### Text block
○ ○ ○ ○
I'm open to any suggestion. I've wondered if a document/hash table nosql data store (MongoDB, et al) might be of use? ( http://www.mongodb.org/display/DOCS/Full+Text+Search+in+Mongo ). Any experience with these is appreciated.
Again, just making sure we aren't missing something with our in-house customized version. If there is something "off the shelf" I would be interested in it. Or if you've built something from some components, what components (search engines, data stores, etc) did you use and why?
You can also make your point for FTS. Just make sure it meets the requirements above before you say "just use Full Text Search because that's the only tool we have."
I ended up coding my own.
The results are fantastic. Users like it, it works well with our existing technologies.
It really wasn't that hard. Just took some time.
Features:
Faceted search (amazon, walmart, etc)
Partial word search (the real stuff not full text)
Search databases (oracle, sql server, etc) and non database sources
Integrates well with our existing environment
Maintains relations, so I can have a n to n search and display
--> this means I can display child records of a master record in search results
--> also I can search any child field and return the master record
It's really amazing what you can do with dictionaries and a lot of memory.
○ ○ ○ ○
### Information given

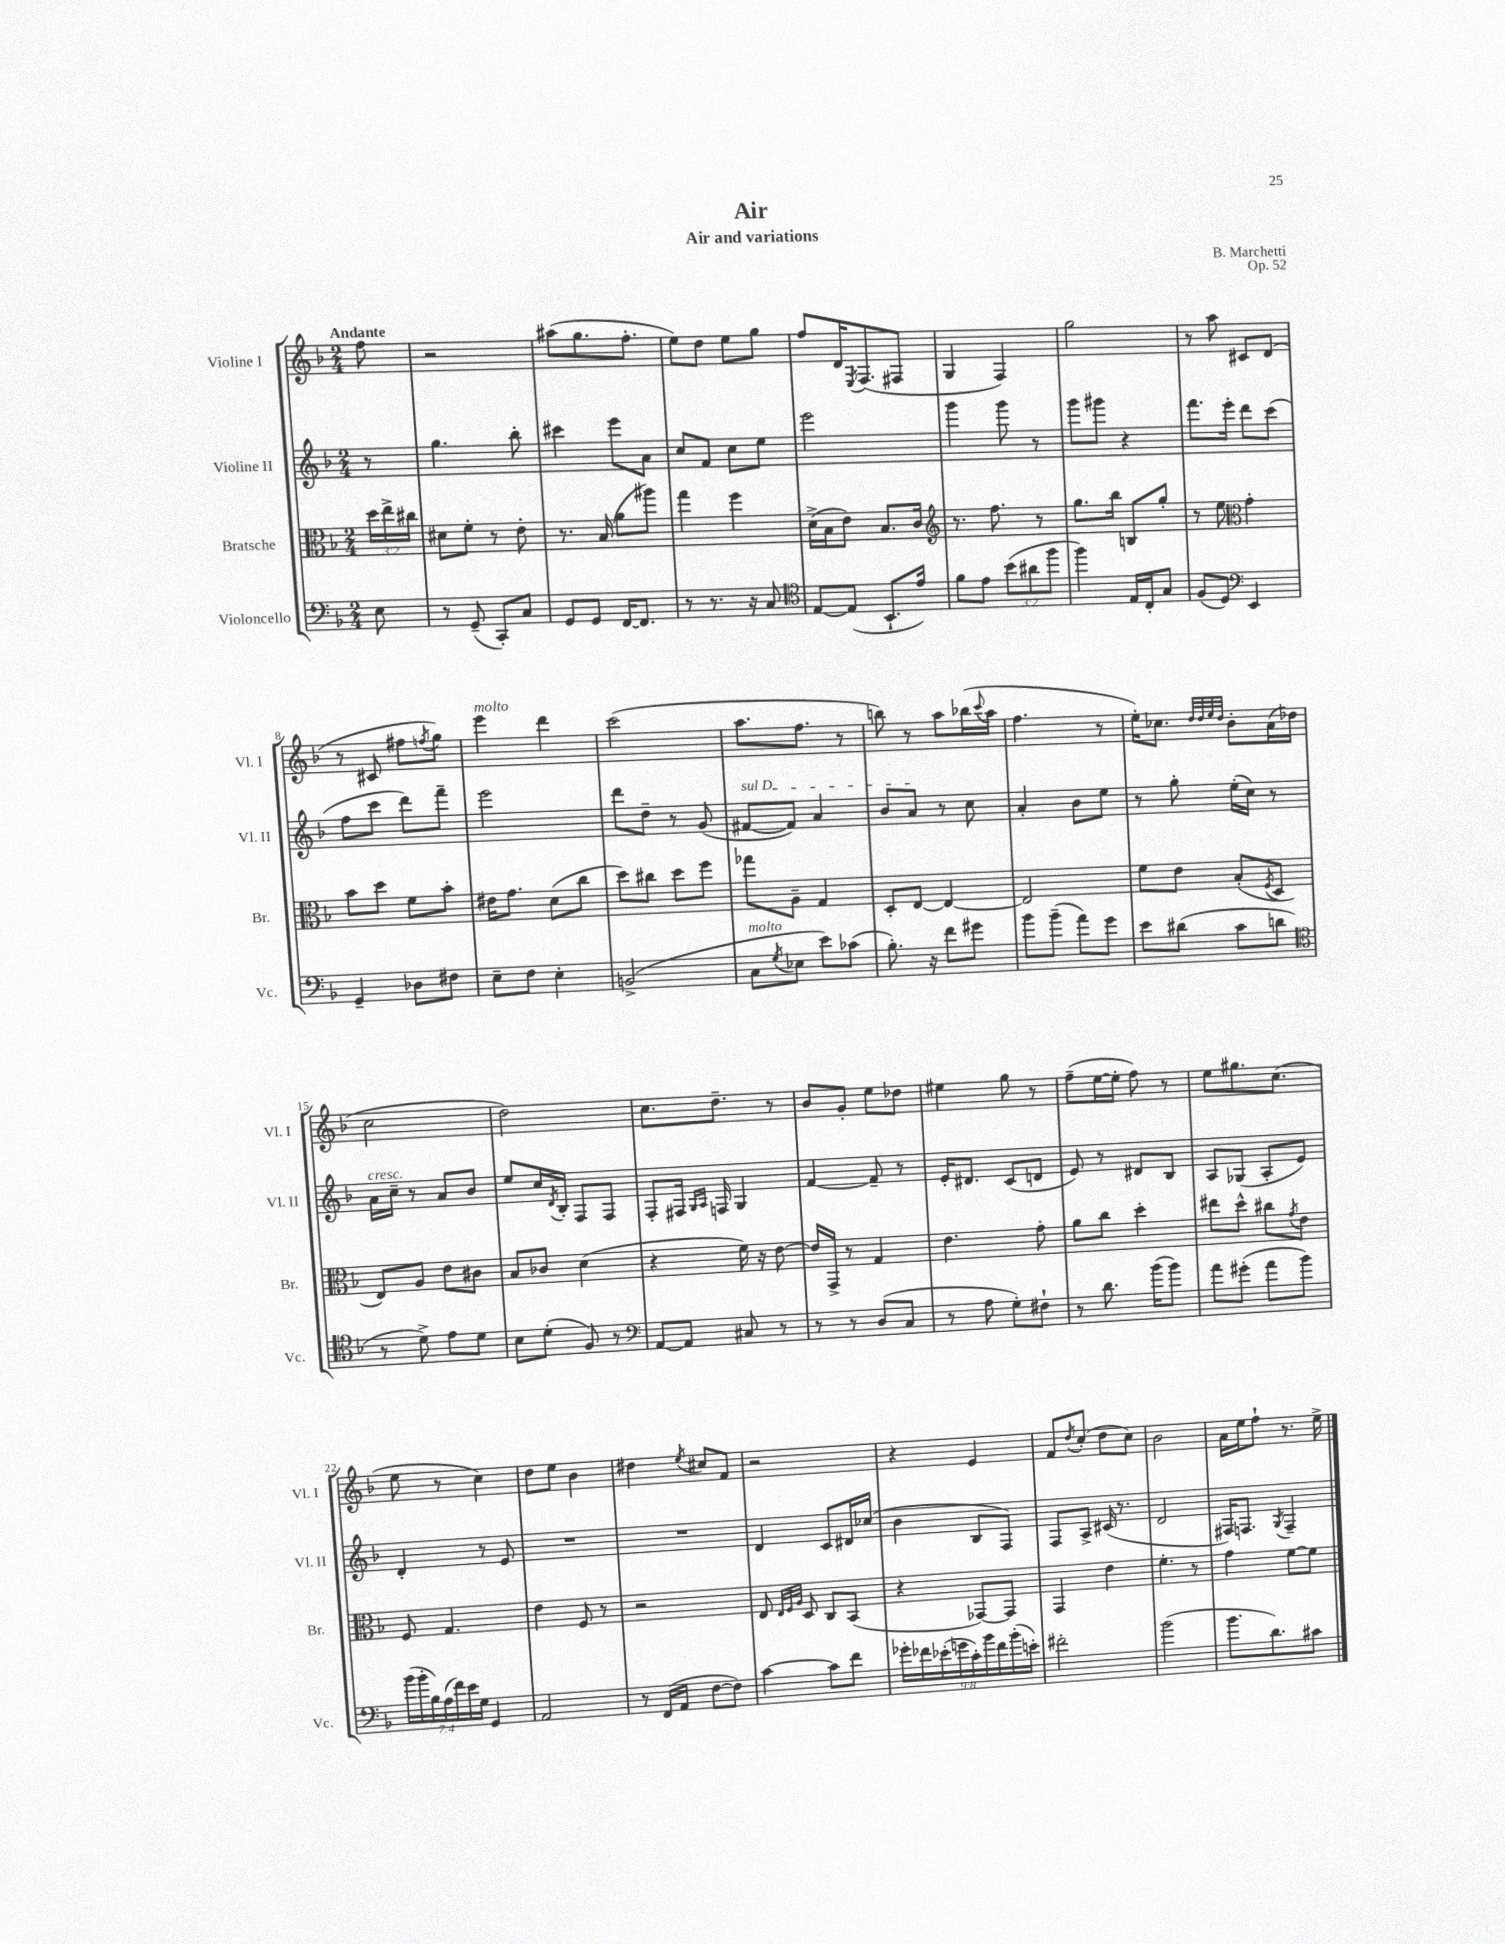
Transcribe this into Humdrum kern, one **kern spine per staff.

**kern	**kern	**kern	**kern
*staff4	*staff3	*staff2	*staff1
*clefF4	*clefC3	*clefG2	*clefG2
*k[b-]	*k[b-]	*k[b-]	*k[b-]
*M2/4	*M2/4	*M2/4	*M2/4
8E	24dd	8r	8ff
.	24ee^	.	.
.	24cc#	.	.
=	=	=	=
8r	8d#	4.gg	2r
(8GG~	8f'	.	.
8CC')	8r	.	.
8C	8e'	8bb-'	.
=	=	=	=
8GG	8.r	4ccc#	(8aa#
8GG	.	.	8.gg
.	(16B-	.	.
[16FF	8a	8eee	.
8.FF]	.	.	8.ff'
.	8aa#)	8a	.
=	=	=	=
8r	4gg	8cc	8ee)
8.r	.	8f	8dd
.	4ff	8cc	8ee
16r	.	.	.
8C	.	8ee	8gg
=	=	=	=
*clefC4	*	*	*
[8E	(16d^	2eee	8ff
.	16B-	.	.
(8E]	8e)	.	16d
.	.	.	8qE
.	.	.	(8.F
8.BB-`	8.B-	.	.
.	.	.	8F#
16e)	16c	.	.
=	=	=	=
*	*clefG2	*	*
8f	8.r	4ggg	4G
8e	.	.	.
.	8.ff	.	.
(12b-	.	8ggg	4F)
12a#	.	.	.
.	8r	8r	.
12ff	.	.	.
=	=	=	=
4ff)	8.gg	8ggg	2gg
.	.	8ggg#	.
.	16bb-	.	.
16E	8B	4r	.
16C'	.	.	.
8G	8gg'	.	.
=	=	=	=
(8F	8r	8.fff	8r
8D)	8ee	.	8aa
.	.	16eee'	.
*clefF4	*clefC3	*	*
4EE	4g'	8ddd	8c#
.	.	(8ccc	(8d
=	=	=	=
4GG~	8b-	8ff	8r
.	8dd	8ccc	8c#
8D-	8f	8ddd)	8ff#
.	.	.	8qff
8F#	8b-'	8fff~	8gg)
=	=	=	=
8E~	16e#	2eee	4eee
.	8.g	.	.
8F	.	.	.
4E'	(8d	.	4ddd
.	8cc	.	.
=	=	=	=
(2BB^	8dd)	8ddd	(2ccc
.	8cc#	8dd~	.
.	8dd	8r	.
.	8ff	(8g	.
=	=	=	=
8C	8gg-	[8f#	8.aa
8qG	.	.	.
8E-	8A~	8f#])	.
.	.	.	8.ff
8e)	4G	4a	.
(8c-	.	.	8r
=	=	=	=
8.B-')	8D'	8b-	8bb)
.	[8E	8a	8r
16r	.	.	.
8f	4E_	8r	8aa
8g#	.	8cc	(16bb-
.	.	.	8qqccc
.	.	.	16aa
=	=	=	=
8b-	2E]	4a'	4.ff
(8b-~	.	.	.
8a)	.	8b-	.
8g	.	8ee	8r
=	=	=	=
8e	8f	8r	16ee')
.	.	.	8.cc-
(8d#	8e	8gg'	.
.	.	.	32qqdd
.	.	.	32qqdd
.	.	.	32qqee
.	.	.	32qqdd
8c	(8B-'	(16ee'	8b-'
.	.	16cc)	.
.	8qF	.	.
8d	8D	8r	(16a
.	.	.	16dd-
=	=	=	=
*clefC4	*	*	*
8r	8E)	16a	2cc
.	.	16cc~	.
8d^)	8A	8r	.
8e	8e	8a	.
8d	8c#	8b-	.
=	=	=	=
8B-	8B-	8ee	2dd)
(8d'	8c-	16cc	.
.	.	8qd	.
.	.	16B-'	.
8F)	(4d	8F	.
8r	.	8F	.
=	=	=	=
*clefF4	*	*	*
[8AA	4r	8F'	8.cc
8AA]	.	16F#	.
.	.	16qqG	.
.	.	16qqA	.
.	.	16F	8.dd~
8C#	16f)	4G	.
.	16r	.	.
8r	[8e	.	8r
=	=	=	=
8r	16e]	[4f	8b-
.	16GG^	.	.
8r	8r	.	8g'
(8D	4G	8f~]	8ee
8C	.	8r	8dd-
=	=	=	=
8r	4.e	16e'	4ee#
.	.	8.d#	.
8A	.	.	.
8G')	.	(8c	8gg
8F#`	8g'	8d	8r
=	=	=	=
8r	8a	8e)	(8ff~
8.d	8cc	8r	[16ee
.	.	.	16ee']
.	4dd'	8d#	8ff)
(16b-	.	.	.
8b-)	.	8B-	8r
=	=	=	=
8a	8ee#	8A	8ee
(8g#'	8dd^^	(8G-	8.gg#
8a	8cc#	8A'	.
.	.	.	(8.cc
.	8qg	.	.
8b-)	8e	8e)	.
=	=	=	=
(28b-	8F	4d'	8ee
28b-'	.	.	.
28B-)	.	.	.
(28A	.	.	.
.	4.G	.	8r
28f)	.	.	.
28e	.	.	.
28G	.	.	.
4GG	.	8r	4cc)
.	.	8e	.
=	=	=	=
2AA	4e	2r	8dd
.	.	.	8ee
.	8F	.	4b-
.	8r	.	.
=	=	=	=
8r	2r	2r	4dd#
(16FF	.	.	.
16AA	.	.	.
.	.	.	8qee
[8F	.	.	8cc#
8F])	.	.	8f
=	=	=	=
[4c	8E	4d	2r
.	32qqE	.	.
.	32qqF	.	.
.	32qqA	.	.
.	8D	.	.
8c]	8C	8c	.
8f	(8BB-	16d#	.
.	.	(16cc-	.
=	=	=	=
18g-'	4r	4b-	4r
18f-	.	.	.
(18e-'	.	.	.
18g	.	.	.
18c')	.	.	.
.	[8GG-)	8B-	4e
18b-	.	.	.
18f-	.	.	.
.	8GG-]	8F)	.
(18b-'	.	.	.
18e')	.	.	.
=	=	=	=
2f#'	4GG	8F	8f
.	.	.	8qdd
.	.	8A^	(8cc'
.	4e	(16c#	8dd
.	.	8.r	.
.	.	.	8cc)
=	=	=	=
(2b-	4.f'	2d	2b-
.	8r	.	.
=	=	=	=
8.b-	4g	16F#)	16a
.	.	8.F	16ee
.	.	.	8ff`
8.d)	.	.	.
.	.	8qG	.
.	[8f	4F~	8.r
8c#	8f]	.	.
.	.	.	16ee^
==	==	==	==
*-	*-	*-	*-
○ ○ ○ ○
### Goals
- a) In the post about building a custom search tool, what does the writer say makes so much possible?
- b) Continue the post about building a custom search tool from where it stops.
The records play no part in this work.

### Exercise responses
- a) Dictionaries and a lot of memory.

- b)
I recommend looking into Solr, I believe it will meet you needs:
http://lucene.apache.org/solr/
For an off-she-shelf solution: Have you checked out the Google Search Appliance?
Quote from the Google Mini/GSA site:
... If direct database indexing is a requirement for you, we encourage you to consider the Google Search Appliance, which has direct database connectivity.
And of course it indexes everything else in the Googly manner you'd expect it to.
Apache Solr is a good way to start your project with and it is open source . You can also try Elastic Search and there are a lot of off shelf products which offer good customization abilities and search features such as Coveo, SharePoint Fast, Google ...